-- Opening Marker --
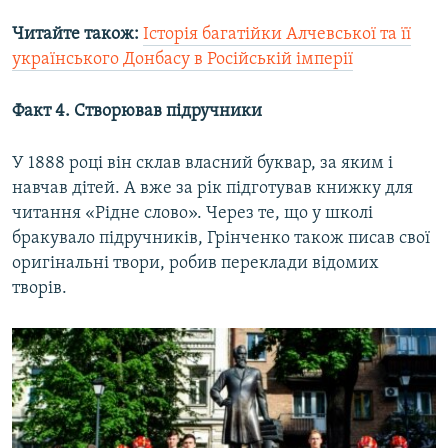
Читайте також:
Історія багатійки Алчевської та її
українського Донбасу в Російській імперії
Факт 4. Створював підручники
У 1888 році він склав власний буквар, за яким і
навчав дітей. А вже за рік підготував книжку для
читання «Рідне слово». Через те, що у школі
бракувало підручників, Грінченко також писав свої
оригінальні твори, робив переклади відомих
творів.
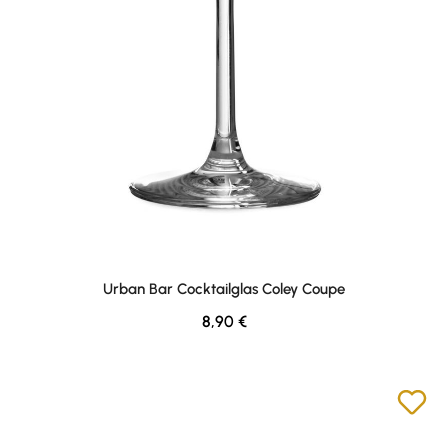
Urban Bar Cocktailglas Coley Coupe
Regular price:
8,90 €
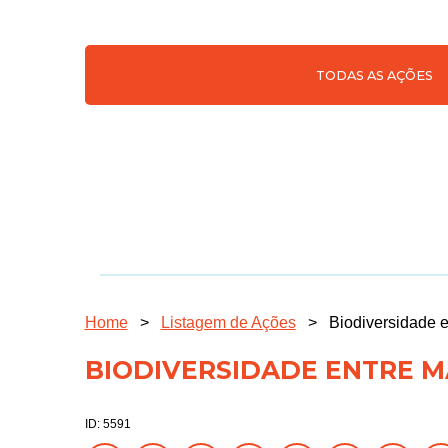
TODAS AS AÇÕES
Home
>
Listagem de Ações
>
Biodiversidade 
BIODIVERSIDADE ENTRE 
ID: 5591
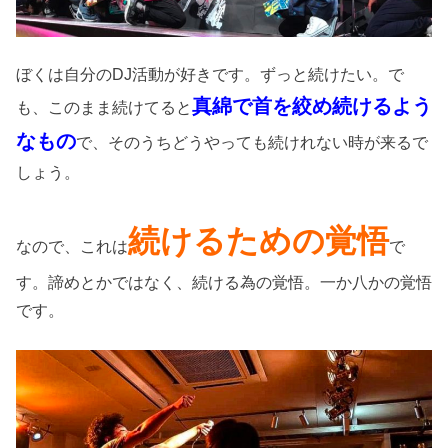
ぼくは自分のDJ活動が好きです。ずっと続けたい。で
真綿で首を絞め続けるよう
も、このまま続けてると
なもの
で、そのうちどうやっても続けれない時が来るで
しょう。
続けるための覚悟
なので、これは
で
す。諦めとかではなく、続ける為の覚悟。一か八かの覚悟
です。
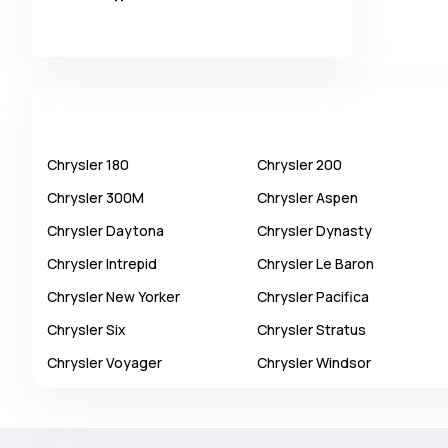
Alpina
Alpine
AMC
AM General
Apal
Chrysler
180
Chrysler
200
Ariel
Chrysler
300M
Chrysler
Aspen
Aro
Chrysler
Daytona
Chrysler
Dynasty
Asia
Chrysler
Intrepid
Chrysler
Le Baron
Aston Martin
Chrysler
New Yorker
Chrysler
Pacifica
Auburn
Chrysler
Six
Chrysler
Stratus
Audi
Chrysler
Voyager
Chrysler
Windsor
Aurus
Austin
Austin Healey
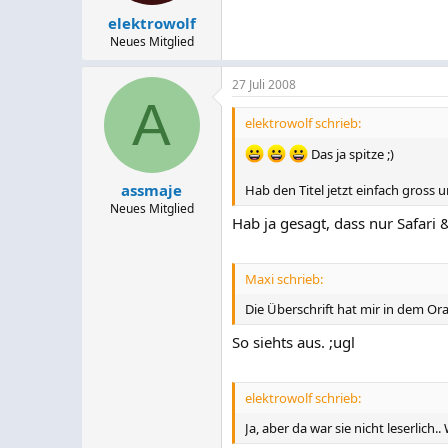
elektrowolf
Neues Mitglied
27 Juli 2008
A
elektrowolf schrieb:
Das ja spitze ;)
assmaje
Hab den Titel jetzt einfach gross un
Neues Mitglied
Hab ja gesagt, dass nur Safari
Maxi schrieb:
Die Überschrift hat mir in dem Ora
So siehts aus. ;ugl
elektrowolf schrieb:
Ja, aber da war sie nicht leserlic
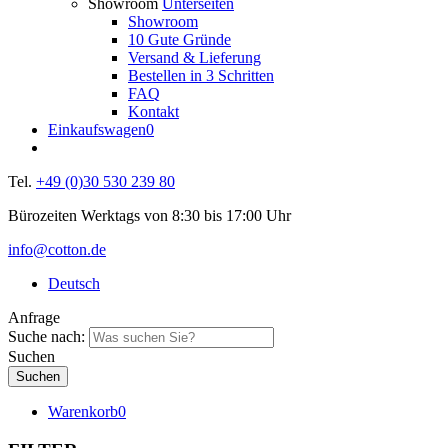
Showroom
Unterseiten
Showroom
10 Gute Gründe
Versand & Lieferung
Bestellen in 3 Schritten
FAQ
Kontakt
Einkaufswagen
0
Tel.
+49 (0)30 530 239 80
Bürozeiten Werktags von 8:30 bis 17:00 Uhr
info@cotton.de
Deutsch
Anfrage
Suche nach:
Suchen
Warenkorb
0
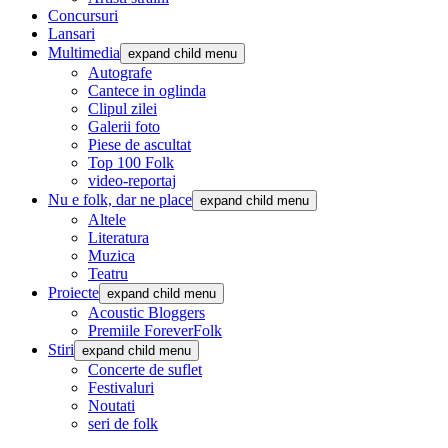
Concursuri
Lansari
Multimedia
expand child menu
Autografe
Cantece in oglinda
Clipul zilei
Galerii foto
Piese de ascultat
Top 100 Folk
video-reportaj
Nu e folk, dar ne place
expand child menu
Altele
Literatura
Muzica
Teatru
Proiecte
expand child menu
Acoustic Bloggers
Premiile ForeverFolk
Stiri
expand child menu
Concerte de suflet
Festivaluri
Noutati
seri de folk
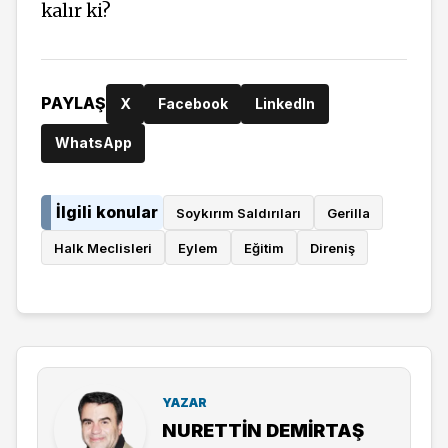
kalır ki?
PAYLAŞ
X
Facebook
LinkedIn
WhatsApp
İlgili konular
Soykırım Saldırıları
Gerilla
Halk Meclisleri
Eylem
Eğitim
Direniş
YAZAR
NURETTIN DEMİRTAŞ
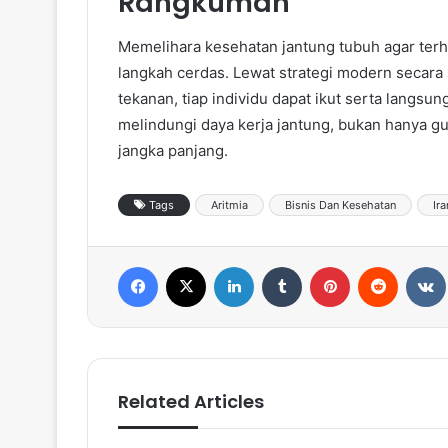
Rangkuman
Memelihara kesehatan jantung tubuh agar ter
langkah cerdas. Lewat strategi modern secara 
tekanan, tiap individu dapat ikut serta langsu
melindungi daya kerja jantung, bukan hanya gun
jangka panjang.
Tags
Aritmia
Bisnis Dan Kesehatan
Ir
Facebook
X
LinkedIn
Tumblr
Pinterest
Reddit
VK
Related Articles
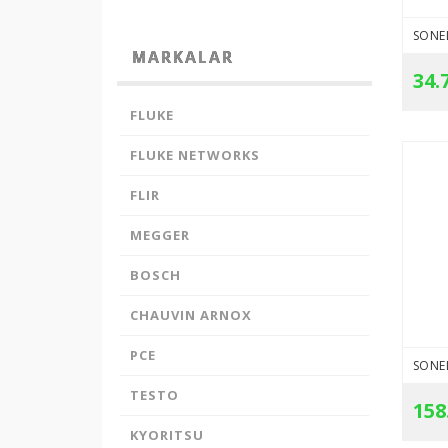
sistemine kayıtlıdır.
PayTR
internet alışverişlerinizde kredi
MARKALAR
kartı güvenliğini sağlamaktadır.
34.
FLUKE
FLUKE NETWORKS
FLIR
MEGGER
BOSCH
CHAUVIN ARNOX
PCE
TESTO
158
KYORITSU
-- Closing Marker --
Rewrite the items from their start through the line containing "NURETTIN DEMİRTAŞ", with both ends included, replacing "Chrysler" with "Dodge" and leaving everything else unchanged. Omit the pictures from your answer.

Читайте також:
Історія багатійки Алчевської та її
українського Донбасу в Російській імперії
Факт 4. Створював підручники
У 1888 році він склав власний буквар, за яким і
навчав дітей. А вже за рік підготував книжку для
читання «Рідне слово». Через те, що у школі
бракувало підручників, Грінченко також писав свої
оригінальні твори, робив переклади відомих
творів.
Urban Bar Cocktailglas Coley Coupe
Regular price:
8,90 €
TODAS AS AÇÕES
Home
>
Listagem de Ações
>
Biodiversidade 
BIODIVERSIDADE ENTRE 
ID: 5591
ぼくは自分のDJ活動が好きです。ずっと続けたい。で
真綿で首を絞め続けるよう
も、このまま続けてると
なもの
で、そのうちどうやっても続けれない時が来るで
しょう。
続けるための覚悟
なので、これは
で
す。諦めとかではなく、続ける為の覚悟。一か八かの覚悟
です。
Alpina
Alpine
AMC
AM General
Apal
Dodge
180
Dodge
200
Ariel
Dodge
300M
Dodge
Aspen
Aro
Dodge
Daytona
Dodge
Dynasty
Asia
Dodge
Intrepid
Dodge
Le Baron
Aston Martin
Dodge
New Yorker
Dodge
Pacifica
Auburn
Dodge
Six
Dodge
Stratus
Audi
Dodge
Voyager
Dodge
Windsor
Aurus
Austin
Austin Healey
elektrowolf
Neues Mitglied
27 Juli 2008
A
elektrowolf schrieb:
Das ja spitze ;)
assmaje
Hab den Titel jetzt einfach gross un
Neues Mitglied
Hab ja gesagt, dass nur Safari
Maxi schrieb:
Die Überschrift hat mir in dem Ora
So siehts aus. ;ugl
elektrowolf schrieb:
Ja, aber da war sie nicht leserlic
Showroom
Unterseiten
Showroom
10 Gute Gründe
Versand & Lieferung
Bestellen in 3 Schritten
FAQ
Kontakt
Einkaufswagen
0
Tel.
+49 (0)30 530 239 80
Bürozeiten Werktags von 8:30 bis 17:00 Uhr
info@cotton.de
Deutsch
Anfrage
Suche nach:
Suchen
Warenkorb
0
Concursuri
Lansari
Multimedia
expand child menu
Autografe
Cantece in oglinda
Clipul zilei
Galerii foto
Piese de ascultat
Top 100 Folk
video-reportaj
Nu e folk, dar ne place
expand child menu
Altele
Literatura
Muzica
Teatru
Proiecte
expand child menu
Acoustic Bloggers
Premiile ForeverFolk
Stiri
expand child menu
Concerte de suflet
Festivaluri
Noutati
seri de folk
kalır ki?
PAYLAŞ
X
Facebook
LinkedIn
WhatsApp
İlgili konular
Soykırım Saldırıları
Gerilla
Halk Meclisleri
Eylem
Eğitim
Direniş
YAZAR
NURETTIN DEMİRTAŞ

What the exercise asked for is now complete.